#### [EXTRAIT]

Solidarnösc
SOLIDARNÖSC
Lundi 1er Août 1994, 6h30 au C III du Korzhenevskaïa, 6370 m.
Depuis le "réveil", j'avais mal à la tête et pas faim. J'avais pris une aspirine et un verre de thé. Redescendre ? Les autres s'équipaient pour monter.
Le vent n'était pas trop fort. Alors je suis sorti de la tente, pour partir dans la pente. Vers le haut. Parce que là-haut, il n'y a plus de vent, plus de pensée, plus de douleur. Parce que là-haut, au bout des forces du corps, il y a la paix de l'esprit.
Annie n'a pas de bâton. J'en ai deux. Je lui en donne un. Elle part. Elle ne m'attendra pas, pas plus que les jours précédents. En fait, c'est le troisième jour que je monte seul. Enfin, là, je monte en même temps que trois Suisses à qui je tire le portrait de temps en temps. Ils ont assisté depuis le début à la désagrégation de notre "équipe". Ils m'encouragent et je monte. Merci à eux.
Sous le sommet, je croise mes "compagnons" qui redescendent sans m'attendre :
"- Ben dis donc, t'y es pas encore ! Ça monte raide, puis un long plat, ensuite les rochers, enfin l'arête. À ton rythme, t'en as bien pour une heure et demie !"
Tiens, rien que pour te faire mentir, je mets la gomme. Au sommet, je vois Alexis qui m'attend. Lui, il fait son métier.
Et trois quarts d'heure plus tard, ça y est, je ne peux plus monter. Passer du souffle brisé par l'effort au souffle coupé par la beauté. C'est ça, le bonheur ? Alexis aussi est heureux. C'est magique, nous sommes au-dessus des nuages. Alexis me prend en photo et nous partageons le thé chaud qui coule du thermos. Puis nous nous ruons dans la descente. Objectif, le camp de base ce soir.
Nous n'y arriverons pas. La nuit nous arrête au Camp I. Sous la tente avec mes trois "compagnons", exténué, c'est moi qui prépare à manger et qui me tape la corvée d'eau à 10h du soir sous la neige qui tombe. C'est ça, l'esprit montagnard ?
Ça avait commencé au Camp I du Vorobiova, après la descente à skis :
"- Ben alors, je t'ai pas vu godiller ?"

#### [CONSIGNE A]
Extrayez du récit tout le passage qui va de "Tiens, rien que" jusqu'à "l'esprit montagnard ?".
#### [CONSIGNE B]
Comptez les lignes des rangées qui suivent où figure la chaîne "defaultTimeSignature", en tenant compte de la casse. Donnez seulement le nombre.

#### [DONNÉES FOURNIES]
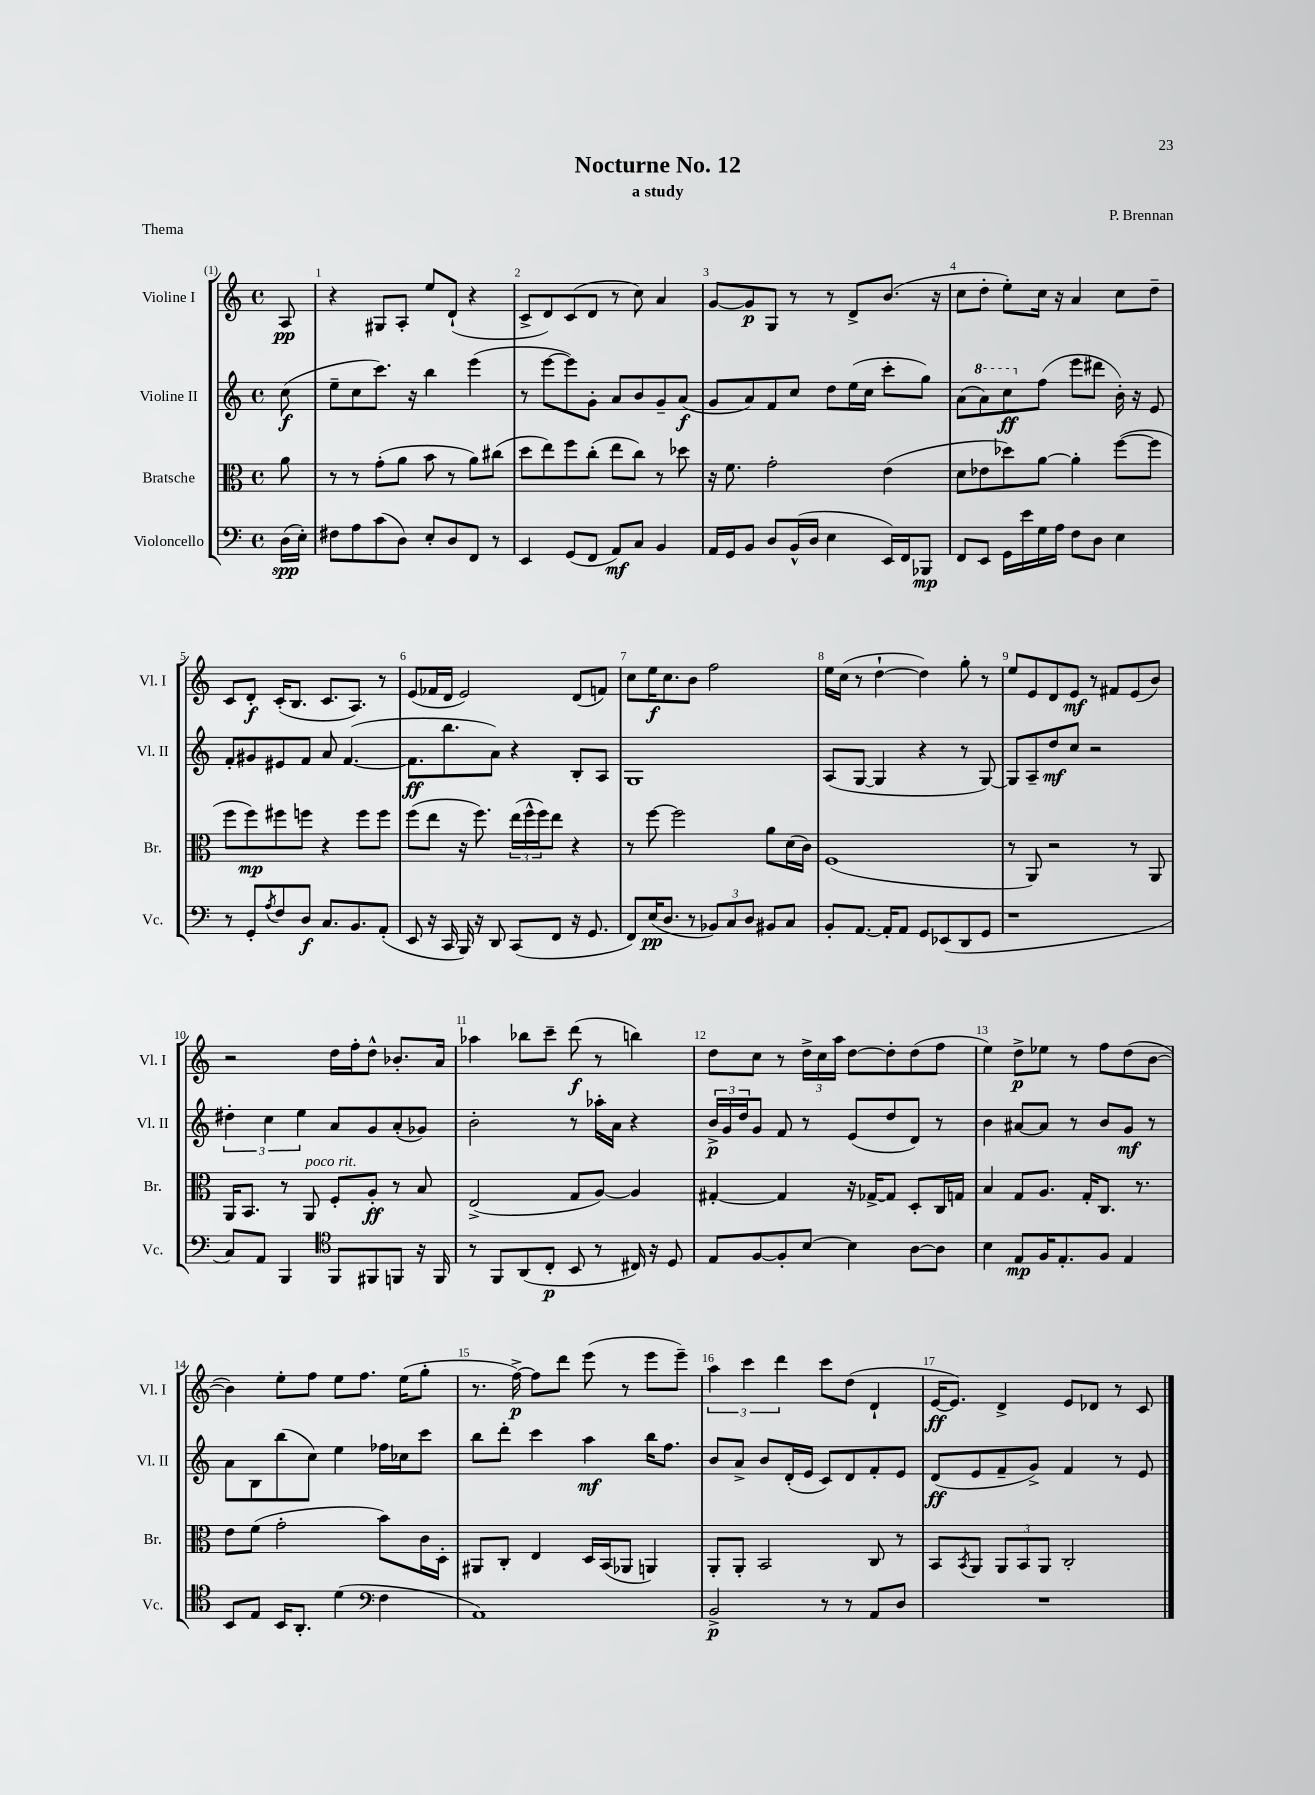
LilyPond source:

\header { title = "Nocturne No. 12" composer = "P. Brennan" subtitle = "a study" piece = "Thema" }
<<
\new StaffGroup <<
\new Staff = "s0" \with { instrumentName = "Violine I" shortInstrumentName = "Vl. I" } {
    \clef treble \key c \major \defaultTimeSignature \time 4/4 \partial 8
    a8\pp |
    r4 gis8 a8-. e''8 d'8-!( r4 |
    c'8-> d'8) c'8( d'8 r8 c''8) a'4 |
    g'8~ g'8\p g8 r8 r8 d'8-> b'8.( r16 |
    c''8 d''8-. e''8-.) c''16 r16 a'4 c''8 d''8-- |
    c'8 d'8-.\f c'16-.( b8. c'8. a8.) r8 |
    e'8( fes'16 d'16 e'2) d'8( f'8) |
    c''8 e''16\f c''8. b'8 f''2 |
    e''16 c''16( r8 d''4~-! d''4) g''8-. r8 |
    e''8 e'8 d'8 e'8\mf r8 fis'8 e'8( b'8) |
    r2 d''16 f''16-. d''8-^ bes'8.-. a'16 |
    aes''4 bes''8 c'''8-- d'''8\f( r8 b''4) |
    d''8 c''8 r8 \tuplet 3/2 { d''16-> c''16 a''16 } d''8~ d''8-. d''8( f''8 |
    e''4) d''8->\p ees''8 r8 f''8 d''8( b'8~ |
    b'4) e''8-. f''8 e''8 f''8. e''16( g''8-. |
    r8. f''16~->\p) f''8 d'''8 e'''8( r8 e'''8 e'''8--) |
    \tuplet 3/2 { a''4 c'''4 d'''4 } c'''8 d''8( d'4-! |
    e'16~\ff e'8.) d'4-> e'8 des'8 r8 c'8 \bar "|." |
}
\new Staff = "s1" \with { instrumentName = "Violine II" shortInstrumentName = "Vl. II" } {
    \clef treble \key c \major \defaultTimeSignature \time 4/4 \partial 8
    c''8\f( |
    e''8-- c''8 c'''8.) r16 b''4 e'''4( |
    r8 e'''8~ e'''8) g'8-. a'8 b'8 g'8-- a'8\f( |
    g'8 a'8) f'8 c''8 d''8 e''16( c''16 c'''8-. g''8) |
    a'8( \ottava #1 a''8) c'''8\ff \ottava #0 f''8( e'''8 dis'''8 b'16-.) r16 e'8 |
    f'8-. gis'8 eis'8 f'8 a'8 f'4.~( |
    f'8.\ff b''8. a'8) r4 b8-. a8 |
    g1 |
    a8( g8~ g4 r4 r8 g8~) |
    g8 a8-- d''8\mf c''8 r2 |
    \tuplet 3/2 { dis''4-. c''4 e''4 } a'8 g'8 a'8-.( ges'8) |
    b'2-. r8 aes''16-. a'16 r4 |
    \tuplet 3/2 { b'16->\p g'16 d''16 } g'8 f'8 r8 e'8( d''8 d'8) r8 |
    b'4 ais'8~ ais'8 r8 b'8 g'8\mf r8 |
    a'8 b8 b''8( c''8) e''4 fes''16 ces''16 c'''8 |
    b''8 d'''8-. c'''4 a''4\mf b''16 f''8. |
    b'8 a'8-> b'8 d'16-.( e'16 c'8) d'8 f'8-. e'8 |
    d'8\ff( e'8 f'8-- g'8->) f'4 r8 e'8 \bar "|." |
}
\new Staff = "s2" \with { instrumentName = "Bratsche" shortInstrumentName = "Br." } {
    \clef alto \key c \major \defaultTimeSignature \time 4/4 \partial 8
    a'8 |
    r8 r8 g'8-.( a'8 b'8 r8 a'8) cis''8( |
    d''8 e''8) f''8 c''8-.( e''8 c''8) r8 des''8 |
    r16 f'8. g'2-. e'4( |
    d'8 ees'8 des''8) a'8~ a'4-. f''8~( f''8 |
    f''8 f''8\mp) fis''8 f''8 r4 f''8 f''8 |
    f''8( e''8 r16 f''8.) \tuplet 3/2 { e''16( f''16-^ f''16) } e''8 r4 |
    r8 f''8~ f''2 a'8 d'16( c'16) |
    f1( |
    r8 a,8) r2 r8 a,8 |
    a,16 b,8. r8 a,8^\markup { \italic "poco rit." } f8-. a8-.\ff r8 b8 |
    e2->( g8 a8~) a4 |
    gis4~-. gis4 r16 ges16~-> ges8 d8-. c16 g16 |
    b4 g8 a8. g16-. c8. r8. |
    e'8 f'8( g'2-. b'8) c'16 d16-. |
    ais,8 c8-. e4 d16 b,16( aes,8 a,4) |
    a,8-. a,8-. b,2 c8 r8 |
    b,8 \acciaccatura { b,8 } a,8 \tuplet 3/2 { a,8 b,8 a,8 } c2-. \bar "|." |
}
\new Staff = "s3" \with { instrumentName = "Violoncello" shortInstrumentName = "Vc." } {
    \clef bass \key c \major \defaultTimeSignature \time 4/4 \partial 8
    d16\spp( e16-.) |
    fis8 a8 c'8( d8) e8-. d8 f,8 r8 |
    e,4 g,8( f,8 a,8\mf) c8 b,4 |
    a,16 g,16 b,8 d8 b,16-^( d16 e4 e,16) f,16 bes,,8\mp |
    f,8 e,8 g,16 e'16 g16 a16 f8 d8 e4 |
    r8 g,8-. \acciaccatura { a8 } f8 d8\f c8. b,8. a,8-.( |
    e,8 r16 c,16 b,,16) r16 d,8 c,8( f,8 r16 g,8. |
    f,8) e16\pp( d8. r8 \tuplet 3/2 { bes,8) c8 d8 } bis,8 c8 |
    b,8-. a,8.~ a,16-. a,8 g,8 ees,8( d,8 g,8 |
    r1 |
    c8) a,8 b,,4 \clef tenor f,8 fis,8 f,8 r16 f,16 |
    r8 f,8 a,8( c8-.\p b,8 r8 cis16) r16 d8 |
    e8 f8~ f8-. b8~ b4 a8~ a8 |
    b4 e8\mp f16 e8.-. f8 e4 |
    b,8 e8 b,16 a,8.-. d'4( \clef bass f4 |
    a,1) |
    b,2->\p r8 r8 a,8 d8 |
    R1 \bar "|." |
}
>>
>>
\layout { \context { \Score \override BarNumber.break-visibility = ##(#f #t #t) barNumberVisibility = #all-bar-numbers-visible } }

--

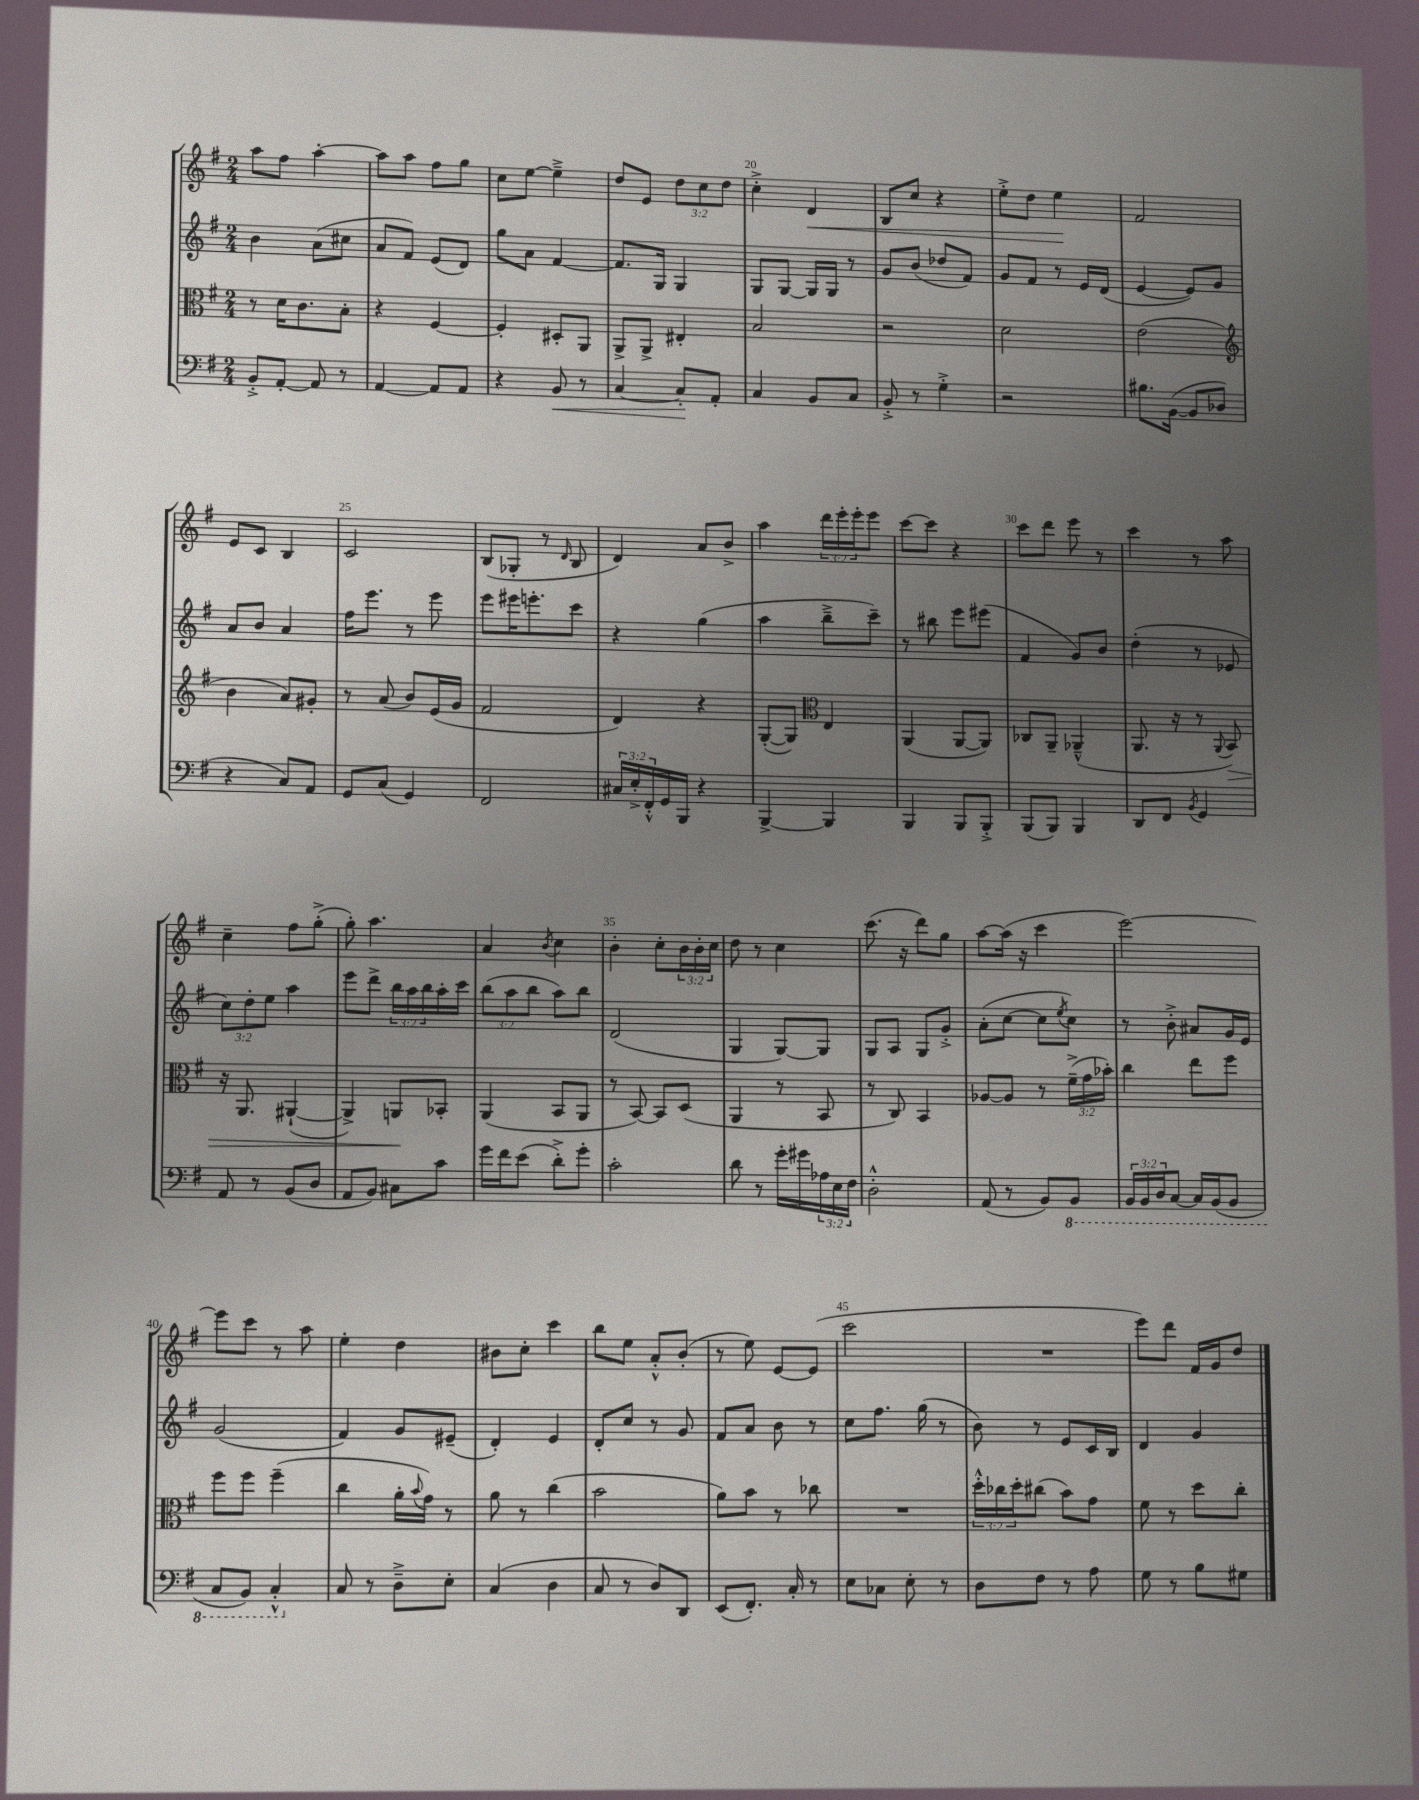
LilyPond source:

#### [RÉPONSE COMPLÈTE A]
Tiens, rien que pour te faire mentir, je mets la gomme. Au sommet, je vois Alexis qui m'attend. Lui, il fait son métier.
Et trois quarts d'heure plus tard, ça y est, je ne peux plus monter. Passer du souffle brisé par l'effort au souffle coupé par la beauté. C'est ça, le bonheur ? Alexis aussi est heureux. C'est magique, nous sommes au-dessus des nuages. Alexis me prend en photo et nous partageons le thé chaud qui coule du thermos. Puis nous nous ruons dans la descente. Objectif, le camp de base ce soir.
Nous n'y arriverons pas. La nuit nous arrête au Camp I. Sous la tente avec mes trois "compagnons", exténué, c'est moi qui prépare à manger et qui me tape la corvée d'eau à 10h du soir sous la neige qui tombe. C'est ça, l'esprit montagnard ?

#### [RÉPONSE COMPLÈTE B]
4